After Dr. Javier Saenz completed his family-medicine residency in 1985, he returned home to the Rio Grande Valley to open a practice in the impoverished town of La Joya.

Today, Saenz Medical Center treats up to 150 patients a day. Dr. Saenz is the volunteer physician for the local high schools and their football teams. A middle school is named after him.

Despite his success, Dr. Saenz, 56, said he feels nothing like a hero these days. His practice, he said, is hanging by a thread.

His troubles reflect a statewide problem for doctors who treat a disproportionately high number of the reported 320,000 low-income Texans who are dually eligible for Medicare, the federal insurer of the elderly, and Medicaid, the joint state-federal health care program for indigent children, disabled people and the very poor. On Jan. 1, the state reduced its share of co-payments for such patients. Physicians who treat them are seeing less revenue. Many, like Dr. Saenz, are not sure they can make enough money to stay in business.

The Legislature directed the state’s Health and Human Services Commission last year to cut the Medicaid budget by $3 billion over two years, including savings of $475 million for this single change.

“We found that 18 other states already limit the payment for dual eligibles to the state’s Medicaid rate,” Stephanie Goodman, a spokeswoman for the commission, said in a statement. “And that makes sense on the face of it. Why would a state pay a higher rate for clients who also have Medicare coverage than it does for other clients?”

Because the rule took effect on Jan. 1, patients were unlikely to have met their deductible. And while Medicare usually pays 80 percent of the costs of services, including office visits and checkups, Texas no longer covers remaining co-pays if they exceed Medicaid rates.

Dr. C. Bruce Malone, the president of the Texas Medical Association, warned lawmakers in November that such cuts would cause physicians to stop taking both Medicaid and Medicare patients and lead to a minimum 20 percent reduction in revenue.

“The proposed rules penalize the physicians who care for the sickest and frailest Medicare patients,” he said. “They hit particularly hard practices in rural, inner-city and border Texas.”

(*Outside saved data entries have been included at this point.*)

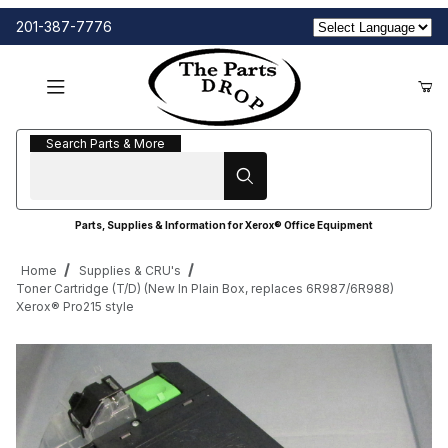
201-387-7776
Search Parts & More
Search Parts & More
Parts, Supplies & Information for Xerox® Office Equipment
Home
Supplies & CRU's
Toner Cartridge (T/D) (New In Plain Box, replaces 6R987/6R988)
Xerox® Pro215 style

By February, local and state medical associations said physicians with a high volume of dual-eligible patients were contacting them for help amid a cash-flow crisis.

Dr. Saenz said he also had not been reimbursed for any office visits or deductible-related procedures this year because of coding glitches. Texas health officials said they were solving the problem and that such claims will be resolved by March 30.

Ms. Goodman said her agency is sensitive to doctors’ concerns. It plans to exempt mental health services from the new limits and to increase Medicaid rates for cancer chemotherapy medications to the current Medicare rate.

Many clinics will absorb the changes. Dr. Saenz said his practice — where 80 percent of the patients rely on Medicaid or Medicare and half qualify for both — cannot. After depleting his savings, he has asked a bank for credit so he can continue to operate and make payroll.

Though he desperately needs payment from the government, he refuses to turn away his oldest patients.

”I can’t do that,” he said. “I grew up with them; they grew up with me. But if I only see them, I’m going to be out of business. So what do you do?”